Given text.
Search engines give more weight to thematic words written directly into page
content. However, some thematic words may be difficult for authors to work into
text without going to some length to explain important complications, and that
might make the whole page too cumbersome, losing readers. If the main text is
to be short, leaving those secondary keywords out may be smarter writing of
content. This is often true when stating principles, which may be more easily
understood if stated in just a few words, leaving redundant particulars out.
But searchers may still use various common particulars to find this principle
via search engines. To support search, the keywords that represent the
particulars and are not in the visible text should be put into meta tags. Some
would go into meta elements with the keywords attribute. But, for some of them,
keywords-not may be the more relevant attribute. And that would keep the
positive keywords metatag from getting enormously long.

Exercise requirements. Please list every word ending in "-ly" in the text on search keywords above, in the order they appear.

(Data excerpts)
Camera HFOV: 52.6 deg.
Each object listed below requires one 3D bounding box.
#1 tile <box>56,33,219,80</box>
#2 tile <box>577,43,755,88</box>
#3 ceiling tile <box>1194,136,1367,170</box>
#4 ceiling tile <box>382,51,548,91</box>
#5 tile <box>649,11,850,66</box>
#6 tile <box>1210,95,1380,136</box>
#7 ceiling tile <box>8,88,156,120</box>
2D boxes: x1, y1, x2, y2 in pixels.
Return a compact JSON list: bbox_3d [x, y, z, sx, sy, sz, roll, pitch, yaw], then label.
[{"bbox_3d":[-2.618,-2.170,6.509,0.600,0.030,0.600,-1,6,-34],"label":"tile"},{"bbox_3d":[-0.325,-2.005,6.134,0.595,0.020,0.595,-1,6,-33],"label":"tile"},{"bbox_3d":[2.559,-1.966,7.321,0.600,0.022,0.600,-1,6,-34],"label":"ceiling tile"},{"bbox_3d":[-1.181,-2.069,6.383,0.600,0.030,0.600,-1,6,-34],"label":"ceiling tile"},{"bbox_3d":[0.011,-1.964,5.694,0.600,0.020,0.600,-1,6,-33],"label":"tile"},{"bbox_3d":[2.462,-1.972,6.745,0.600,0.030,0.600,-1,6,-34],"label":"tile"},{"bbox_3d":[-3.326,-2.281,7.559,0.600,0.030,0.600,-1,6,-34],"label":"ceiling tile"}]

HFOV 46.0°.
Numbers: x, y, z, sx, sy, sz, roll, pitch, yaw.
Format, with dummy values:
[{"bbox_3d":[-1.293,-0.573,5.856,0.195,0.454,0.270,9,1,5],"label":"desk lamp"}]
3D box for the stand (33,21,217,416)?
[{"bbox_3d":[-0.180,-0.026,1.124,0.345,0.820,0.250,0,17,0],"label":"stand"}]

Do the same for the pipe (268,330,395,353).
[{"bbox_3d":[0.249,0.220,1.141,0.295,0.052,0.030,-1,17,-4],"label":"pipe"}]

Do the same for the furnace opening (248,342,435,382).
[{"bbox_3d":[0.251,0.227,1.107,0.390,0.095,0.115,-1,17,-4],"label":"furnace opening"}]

Your solution. directly, easily, enormously